If you’ve ever wished you could jump into a book and take a walk through a field guide, you won’t want to miss the new exhibit opening Friday at Seven Hills Winery.
“Birds of the Pacific Northwest” offers a virtual stroll through the pages of a pocket guide of the same name, written and illustrated by Walla Walla artist Todd Telander.
The Birds of the Pacific Northwest exhibit will be at Seven Hills through Dec. 15.
The winery is open Monday through Saturday, 10 a.m.-5 p.m. and Sunday, 10 a.m.-2 p.m. For more details click here.
An artist’s reception from 5-7 p.m. Friday at the winery, 212 N. Third Ave., will double as a fundraiser for the Pioneer Park Aviary. Telander will sign copies of his books, available for purchase ($14.95).

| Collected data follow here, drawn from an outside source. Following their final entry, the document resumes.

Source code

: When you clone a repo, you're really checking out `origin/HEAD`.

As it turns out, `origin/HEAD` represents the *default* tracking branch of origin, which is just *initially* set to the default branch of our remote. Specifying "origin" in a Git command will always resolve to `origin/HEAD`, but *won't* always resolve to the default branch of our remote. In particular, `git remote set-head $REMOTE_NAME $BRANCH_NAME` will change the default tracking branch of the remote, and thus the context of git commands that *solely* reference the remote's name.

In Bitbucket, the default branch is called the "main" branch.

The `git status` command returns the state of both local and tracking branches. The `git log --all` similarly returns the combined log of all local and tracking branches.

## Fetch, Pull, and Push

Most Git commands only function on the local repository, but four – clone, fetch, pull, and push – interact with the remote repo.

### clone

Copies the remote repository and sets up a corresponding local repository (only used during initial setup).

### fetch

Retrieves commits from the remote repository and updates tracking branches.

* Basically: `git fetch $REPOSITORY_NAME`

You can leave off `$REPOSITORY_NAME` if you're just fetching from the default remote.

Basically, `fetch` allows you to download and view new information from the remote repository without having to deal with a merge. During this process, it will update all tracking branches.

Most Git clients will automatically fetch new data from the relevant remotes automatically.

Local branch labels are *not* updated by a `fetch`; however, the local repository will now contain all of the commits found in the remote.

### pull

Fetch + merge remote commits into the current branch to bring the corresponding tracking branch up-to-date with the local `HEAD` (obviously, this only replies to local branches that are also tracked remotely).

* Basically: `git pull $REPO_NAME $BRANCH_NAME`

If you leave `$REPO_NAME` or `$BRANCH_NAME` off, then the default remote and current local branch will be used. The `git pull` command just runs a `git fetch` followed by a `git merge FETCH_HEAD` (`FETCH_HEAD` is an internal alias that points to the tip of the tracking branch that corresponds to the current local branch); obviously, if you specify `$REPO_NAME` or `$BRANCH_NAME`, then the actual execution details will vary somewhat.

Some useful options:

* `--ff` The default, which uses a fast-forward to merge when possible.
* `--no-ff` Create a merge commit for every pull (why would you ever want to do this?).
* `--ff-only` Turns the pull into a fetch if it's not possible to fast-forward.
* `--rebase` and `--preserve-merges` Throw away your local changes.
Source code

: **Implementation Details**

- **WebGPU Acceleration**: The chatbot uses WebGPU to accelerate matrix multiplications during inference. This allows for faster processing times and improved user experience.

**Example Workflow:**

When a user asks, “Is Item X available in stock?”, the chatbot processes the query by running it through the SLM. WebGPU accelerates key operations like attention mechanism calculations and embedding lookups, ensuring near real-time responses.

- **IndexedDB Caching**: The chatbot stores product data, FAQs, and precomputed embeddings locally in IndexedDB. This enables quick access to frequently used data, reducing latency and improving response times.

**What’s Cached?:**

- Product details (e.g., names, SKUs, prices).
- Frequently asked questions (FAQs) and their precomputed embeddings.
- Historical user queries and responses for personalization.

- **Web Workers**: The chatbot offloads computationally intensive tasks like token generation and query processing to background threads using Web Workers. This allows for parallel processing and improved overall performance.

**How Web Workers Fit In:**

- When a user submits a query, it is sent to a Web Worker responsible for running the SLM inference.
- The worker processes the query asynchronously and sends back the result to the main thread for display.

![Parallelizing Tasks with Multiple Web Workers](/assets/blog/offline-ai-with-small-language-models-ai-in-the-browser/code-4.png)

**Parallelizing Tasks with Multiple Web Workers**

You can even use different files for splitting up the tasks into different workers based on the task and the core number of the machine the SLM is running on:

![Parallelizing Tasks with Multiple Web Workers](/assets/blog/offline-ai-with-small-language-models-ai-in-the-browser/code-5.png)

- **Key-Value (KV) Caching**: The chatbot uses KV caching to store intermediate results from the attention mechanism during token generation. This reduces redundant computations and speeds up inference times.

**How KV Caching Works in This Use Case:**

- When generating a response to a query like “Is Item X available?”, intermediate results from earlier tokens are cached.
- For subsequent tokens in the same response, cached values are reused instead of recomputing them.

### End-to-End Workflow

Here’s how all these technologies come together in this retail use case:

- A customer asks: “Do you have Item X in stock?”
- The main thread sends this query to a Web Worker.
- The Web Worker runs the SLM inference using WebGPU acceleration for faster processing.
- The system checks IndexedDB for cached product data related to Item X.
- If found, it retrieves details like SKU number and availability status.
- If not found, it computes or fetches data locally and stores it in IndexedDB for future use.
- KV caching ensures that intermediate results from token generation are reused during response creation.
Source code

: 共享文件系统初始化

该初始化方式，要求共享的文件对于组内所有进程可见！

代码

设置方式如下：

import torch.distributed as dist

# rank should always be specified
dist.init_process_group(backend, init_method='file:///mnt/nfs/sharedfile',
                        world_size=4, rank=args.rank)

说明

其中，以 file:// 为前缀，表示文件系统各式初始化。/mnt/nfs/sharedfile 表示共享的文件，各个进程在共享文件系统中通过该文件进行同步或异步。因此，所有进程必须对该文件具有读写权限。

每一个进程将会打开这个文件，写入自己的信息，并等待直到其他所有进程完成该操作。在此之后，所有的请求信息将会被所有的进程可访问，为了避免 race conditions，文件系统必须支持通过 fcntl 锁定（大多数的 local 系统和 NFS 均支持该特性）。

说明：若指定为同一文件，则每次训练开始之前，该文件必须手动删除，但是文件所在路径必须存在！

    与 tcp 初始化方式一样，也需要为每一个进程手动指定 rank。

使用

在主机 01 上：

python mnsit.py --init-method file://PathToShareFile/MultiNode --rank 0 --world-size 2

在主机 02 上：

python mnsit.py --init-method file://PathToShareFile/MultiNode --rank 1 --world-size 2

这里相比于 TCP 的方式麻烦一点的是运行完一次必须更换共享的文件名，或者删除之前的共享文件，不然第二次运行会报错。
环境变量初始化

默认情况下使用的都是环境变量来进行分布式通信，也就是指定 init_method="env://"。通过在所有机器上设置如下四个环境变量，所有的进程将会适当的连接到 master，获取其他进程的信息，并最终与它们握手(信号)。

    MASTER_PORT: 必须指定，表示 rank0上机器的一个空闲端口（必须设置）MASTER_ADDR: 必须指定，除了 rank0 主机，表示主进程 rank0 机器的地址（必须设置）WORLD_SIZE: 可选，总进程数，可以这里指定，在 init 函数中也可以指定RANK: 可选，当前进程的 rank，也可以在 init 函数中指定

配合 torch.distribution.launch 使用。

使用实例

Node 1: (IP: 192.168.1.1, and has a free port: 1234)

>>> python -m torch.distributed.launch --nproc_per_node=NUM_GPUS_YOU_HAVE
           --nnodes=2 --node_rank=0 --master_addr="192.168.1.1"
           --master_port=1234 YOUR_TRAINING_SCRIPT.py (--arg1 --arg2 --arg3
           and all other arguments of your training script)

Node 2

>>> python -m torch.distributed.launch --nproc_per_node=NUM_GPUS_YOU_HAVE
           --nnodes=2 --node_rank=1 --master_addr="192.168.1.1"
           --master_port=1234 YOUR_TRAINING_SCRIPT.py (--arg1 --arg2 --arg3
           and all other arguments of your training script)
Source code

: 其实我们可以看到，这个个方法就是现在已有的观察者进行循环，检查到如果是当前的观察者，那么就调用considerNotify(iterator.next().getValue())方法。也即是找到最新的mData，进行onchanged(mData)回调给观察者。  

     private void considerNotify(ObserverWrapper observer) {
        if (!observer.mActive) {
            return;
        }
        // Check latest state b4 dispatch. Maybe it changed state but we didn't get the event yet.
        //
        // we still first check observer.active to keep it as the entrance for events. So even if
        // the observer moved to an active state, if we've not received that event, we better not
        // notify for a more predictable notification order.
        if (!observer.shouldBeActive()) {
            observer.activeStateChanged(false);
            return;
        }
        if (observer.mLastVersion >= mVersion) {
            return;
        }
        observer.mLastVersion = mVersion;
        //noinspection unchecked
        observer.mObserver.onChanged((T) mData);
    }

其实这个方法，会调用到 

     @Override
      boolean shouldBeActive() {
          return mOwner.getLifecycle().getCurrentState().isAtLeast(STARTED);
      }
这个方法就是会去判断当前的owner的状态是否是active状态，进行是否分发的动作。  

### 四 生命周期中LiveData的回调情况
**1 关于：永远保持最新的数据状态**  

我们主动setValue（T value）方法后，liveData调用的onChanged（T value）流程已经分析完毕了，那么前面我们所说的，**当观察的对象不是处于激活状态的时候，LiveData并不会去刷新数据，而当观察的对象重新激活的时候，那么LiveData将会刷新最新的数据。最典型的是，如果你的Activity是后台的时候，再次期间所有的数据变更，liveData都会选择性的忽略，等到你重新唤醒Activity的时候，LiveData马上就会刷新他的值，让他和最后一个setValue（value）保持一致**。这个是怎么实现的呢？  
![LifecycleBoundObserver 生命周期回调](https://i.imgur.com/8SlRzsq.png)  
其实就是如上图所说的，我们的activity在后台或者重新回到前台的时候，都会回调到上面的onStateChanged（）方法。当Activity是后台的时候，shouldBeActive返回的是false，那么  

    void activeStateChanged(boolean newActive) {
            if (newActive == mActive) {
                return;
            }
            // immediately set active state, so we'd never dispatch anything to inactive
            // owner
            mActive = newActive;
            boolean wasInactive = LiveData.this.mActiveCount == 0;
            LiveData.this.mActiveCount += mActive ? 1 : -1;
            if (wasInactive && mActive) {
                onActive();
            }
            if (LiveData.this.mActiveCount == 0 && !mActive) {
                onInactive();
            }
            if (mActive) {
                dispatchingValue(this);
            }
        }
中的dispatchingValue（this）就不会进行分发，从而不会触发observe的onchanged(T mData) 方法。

A portion of the proceeds will benefit Walla Walla’s bird sanctuary.
The book — the biggest yet in Telander’s collection through Connecticut publisher Globe Pequot Press with about 300 different illustrations — marks a return of sorts to the artist’s roots as a scientific illustrator.
It features the original pieces Telander created for the book, a resource to help identify birds, whether in your backyard, parks or wildlife areas.
Telander has developed a following in Walla Walla for his luscious landscapes of oak and locust trees and still-life paintings as he’s focused on fine art.
The founder of Telander Art School, he’s also taught numerous classes on classical drawing and painting.
But his career actually began in scientific illustration.
Inside his home studio — a concrete-floored building behind his Bryant Avenue home with daylight illuminating through large windows and two skylights — shelves are lined with books he’s illustrated.
Each book for each state — Virginia, South Carolina, Texas, Colorado, Alaska, California and more — contains 120 to 180 drawings of birds.
Through his contract with Globe Pequot, under the FalconGuide imprint, Telander has tirelessly researched, drawn pictures and written about the birds over the past 21/2 years. He’s put out three or four of the books each quarter.
But that’s hardly all.
Throughout his 20-year freelance career, he’s documented butterflies, trees, edible wild plants, reptiles and amphibians, pigs, animal tracks, even scat. For the latter, one reviewer reportedly described his illustrations as “crap.”
Telander, a husband and father of two boys, came to art through science, he explained during a visit to his studio.
A nature lover who grew up in a Northern California “mecca for wildlife,” he was a biology and environmental studies major in Santa Cruz when one of his instructors required students get a sketch book for class.
Telander and his classmates were expected to draw as a way to keep track of what they were studying.
The connection to the sketching was instant. He enrolled in an illustrating class.
“I took one and instantly I thought, ‘This is cool. This is what I want to do,’” a barefoot Telander explained from a stool in his studio.
He earned his dual degrees in science and continued with the graduate-level illustration work.
One professor in San Francisco who was a full-time illustrator saw his talent and helped him get work.
“I actually got paid and I wasn’t even out of college yet,” he marveled.
The shorelines around provided a bounty of subjects. Birds, redwoods. He drew skulls, brains, mammals. He took home roadkill to study.
He scoured bookstores, hunting down publishers that used scientific illustrations. Then he sent them his information.
Fifteen years ago he first worked with Globe Pequot in a step that has allowed him an enduring career to both study on his own and also earn money, creating everything from technical drawings in mountain and road bike maintenance books to a brilliant mural for the Maui Ocean Center.
In 2006 he illustrated the ivory-billed woodpecker that was part of the first U.S. charity postage stamp collection to support wildlife through the American Bird Conservancy.
After moving to Walla Walla several years ago from Vashon Island, Wash., he buried himself in the study of fine art.
Telander’s fine art has been exhibited in several western states.
He was awarded an artist’s residency at Rocky Mountain National Park in Colorado, and his work is also represented by Bruce McCaw Graphics in New York.
In the coming month he plans to unveil a new fine art gallery — a project with wife Kirsten Telander — on Colville Street.
He continues to pay homage to “the Bibles” of wildlife illustration at his work station: the field guides from David Allen Sibley, National Geographic and the Audubon Society.
His favorite works come from Robert Bateman, who incorporates environment with the animals portrayed with scientific accuracy.
In his own pieces spanning the decade or so since he first worked with Globe Pequot, he sees the differences in the quality of his work.
“The early illustrations were accurate, but they lacked a sense of light and three-dimensionality,” he said. “Every detail was there. I drew every single feather.”
Now his pieces use more shading and fine art techniques to depict the birds.
Fewer details have made the illustrations interestingly more realistic, he said.